Yemen Truce Looks Critical yet In Place, Says Martin Griffiths
Yemen’s shaky ceasefire is still in place and Saudi Arabia remains resolute on reaching a mediated conclusion to the four-year-old civil war. UN’s special envoy to Yemen, Martin Griffiths made this statement lately.
However, Martin accepted that the state of the truce looked grim from outside; however, he stated that the important metric for the UN was the dearth of aggressive military operations to seize territory and bring an end to the Saudi airstrikes in the area.
Griffiths went to Yemen’s capital, Sana’a and also the Red Sea port of Hodeidah in order to talk about the obstruction to the agreement reached during the UN-led talks in Stockholm last December.
Yemen has been riveted by civil war for four years between the Iranian backed Houthi militia and the Saudi backed and recognized Yemen government of Abd Rabbu Mansour Hadi since 2015. Griffiths stated that the crucial next steps would be gaining access to grain in Hodeidah’s mills, and an UN-sponsored meeting between the conflicting parties to initiate the process of re-stationing Houthi troops.

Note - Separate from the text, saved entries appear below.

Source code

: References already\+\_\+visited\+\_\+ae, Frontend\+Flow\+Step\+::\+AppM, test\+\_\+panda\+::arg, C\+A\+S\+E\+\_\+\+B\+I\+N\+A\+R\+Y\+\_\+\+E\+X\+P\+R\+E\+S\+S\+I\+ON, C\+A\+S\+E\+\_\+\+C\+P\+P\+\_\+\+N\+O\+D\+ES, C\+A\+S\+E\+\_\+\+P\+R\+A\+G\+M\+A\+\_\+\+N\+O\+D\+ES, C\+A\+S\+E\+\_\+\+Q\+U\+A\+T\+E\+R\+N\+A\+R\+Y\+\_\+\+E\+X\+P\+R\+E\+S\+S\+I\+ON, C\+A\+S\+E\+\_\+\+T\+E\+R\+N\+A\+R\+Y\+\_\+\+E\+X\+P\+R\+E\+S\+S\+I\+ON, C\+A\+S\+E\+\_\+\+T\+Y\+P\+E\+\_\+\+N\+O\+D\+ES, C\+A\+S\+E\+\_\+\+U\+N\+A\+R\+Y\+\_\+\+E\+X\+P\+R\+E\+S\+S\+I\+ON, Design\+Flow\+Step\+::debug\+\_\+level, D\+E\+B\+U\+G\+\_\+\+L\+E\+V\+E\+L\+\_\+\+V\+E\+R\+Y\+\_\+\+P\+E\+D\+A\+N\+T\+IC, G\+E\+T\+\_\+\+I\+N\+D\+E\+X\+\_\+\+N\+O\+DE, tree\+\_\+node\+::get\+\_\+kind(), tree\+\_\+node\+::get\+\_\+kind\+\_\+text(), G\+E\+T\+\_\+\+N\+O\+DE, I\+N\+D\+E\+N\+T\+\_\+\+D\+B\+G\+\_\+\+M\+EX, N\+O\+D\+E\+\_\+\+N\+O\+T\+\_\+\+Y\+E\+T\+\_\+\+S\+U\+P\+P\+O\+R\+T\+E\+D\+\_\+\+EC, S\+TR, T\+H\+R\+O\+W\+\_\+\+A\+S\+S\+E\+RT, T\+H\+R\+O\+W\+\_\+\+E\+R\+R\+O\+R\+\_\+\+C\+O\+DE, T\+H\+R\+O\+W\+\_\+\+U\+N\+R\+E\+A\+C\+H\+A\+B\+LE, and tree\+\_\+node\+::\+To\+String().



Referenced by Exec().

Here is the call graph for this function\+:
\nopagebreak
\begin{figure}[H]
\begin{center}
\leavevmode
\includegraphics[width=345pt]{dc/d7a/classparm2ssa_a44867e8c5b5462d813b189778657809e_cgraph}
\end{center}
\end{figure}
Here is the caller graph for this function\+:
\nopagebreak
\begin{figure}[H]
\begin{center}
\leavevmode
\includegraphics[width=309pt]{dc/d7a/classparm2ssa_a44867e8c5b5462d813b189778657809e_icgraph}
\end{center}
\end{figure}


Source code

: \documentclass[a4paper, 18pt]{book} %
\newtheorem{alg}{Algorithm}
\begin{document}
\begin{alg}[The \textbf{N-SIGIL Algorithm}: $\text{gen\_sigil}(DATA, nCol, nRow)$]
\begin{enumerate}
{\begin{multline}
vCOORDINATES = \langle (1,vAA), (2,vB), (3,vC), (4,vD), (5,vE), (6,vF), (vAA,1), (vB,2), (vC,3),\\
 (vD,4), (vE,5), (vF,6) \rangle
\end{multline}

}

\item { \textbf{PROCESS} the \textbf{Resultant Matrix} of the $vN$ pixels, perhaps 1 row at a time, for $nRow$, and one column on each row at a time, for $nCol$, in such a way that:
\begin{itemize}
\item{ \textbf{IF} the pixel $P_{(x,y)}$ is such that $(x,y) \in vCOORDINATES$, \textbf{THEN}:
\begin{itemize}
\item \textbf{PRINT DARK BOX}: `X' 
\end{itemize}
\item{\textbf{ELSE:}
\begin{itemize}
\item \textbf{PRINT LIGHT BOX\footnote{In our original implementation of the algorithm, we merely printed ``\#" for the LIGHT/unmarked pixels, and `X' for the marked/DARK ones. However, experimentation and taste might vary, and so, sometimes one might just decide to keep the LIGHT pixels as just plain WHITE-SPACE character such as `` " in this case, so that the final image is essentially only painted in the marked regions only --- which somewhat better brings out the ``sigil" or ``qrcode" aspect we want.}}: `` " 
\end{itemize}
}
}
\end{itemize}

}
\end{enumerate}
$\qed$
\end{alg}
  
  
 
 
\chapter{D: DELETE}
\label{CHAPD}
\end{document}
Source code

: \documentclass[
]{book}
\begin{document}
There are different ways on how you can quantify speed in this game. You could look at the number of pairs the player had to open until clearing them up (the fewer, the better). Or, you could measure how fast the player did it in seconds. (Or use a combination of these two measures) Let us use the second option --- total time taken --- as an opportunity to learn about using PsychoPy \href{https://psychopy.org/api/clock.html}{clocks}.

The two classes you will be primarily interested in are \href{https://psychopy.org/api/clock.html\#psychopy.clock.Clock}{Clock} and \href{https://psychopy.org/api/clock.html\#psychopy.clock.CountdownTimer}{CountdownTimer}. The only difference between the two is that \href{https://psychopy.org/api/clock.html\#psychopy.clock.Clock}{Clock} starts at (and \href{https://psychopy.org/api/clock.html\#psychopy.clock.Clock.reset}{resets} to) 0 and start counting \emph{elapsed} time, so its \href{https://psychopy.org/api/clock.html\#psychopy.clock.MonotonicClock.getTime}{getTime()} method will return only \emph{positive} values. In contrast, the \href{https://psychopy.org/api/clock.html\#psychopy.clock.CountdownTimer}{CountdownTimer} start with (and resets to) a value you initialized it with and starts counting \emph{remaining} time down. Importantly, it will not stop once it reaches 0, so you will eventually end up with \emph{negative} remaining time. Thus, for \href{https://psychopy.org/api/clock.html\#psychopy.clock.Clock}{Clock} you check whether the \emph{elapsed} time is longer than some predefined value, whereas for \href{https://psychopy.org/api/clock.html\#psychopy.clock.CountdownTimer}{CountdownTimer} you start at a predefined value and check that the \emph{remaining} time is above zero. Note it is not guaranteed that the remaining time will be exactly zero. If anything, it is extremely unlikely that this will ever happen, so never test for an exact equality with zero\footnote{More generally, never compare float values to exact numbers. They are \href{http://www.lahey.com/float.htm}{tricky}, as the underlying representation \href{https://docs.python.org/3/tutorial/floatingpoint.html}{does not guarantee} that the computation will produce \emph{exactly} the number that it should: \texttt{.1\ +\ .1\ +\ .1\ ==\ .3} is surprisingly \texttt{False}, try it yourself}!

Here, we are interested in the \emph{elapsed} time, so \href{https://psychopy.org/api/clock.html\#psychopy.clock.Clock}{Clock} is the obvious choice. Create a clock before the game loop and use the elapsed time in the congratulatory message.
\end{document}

Griffiths even stated that the UN world food programme needs access to the mills which have hoarded enough grains and it can feed nearly 4 million Yemenis for a month. On the other hand, the Houthi forces claimed that they were attacked by the government forces while they tried to demine the route heading to the mills.
The Houthi forces are unwilling to pull out from the city and port, and grant a new security force to take over. The nature of the security force although contended and was not specified clearly out in the Stockholm pact.
However, Griffiths stated that he has some plans for the UN-led redeployment co-ordination committee (RCC), assembling together the opposing military leaders, to reopen its meetings within the next few days. Griffiths refused to clarify the agenda of the next important meeting.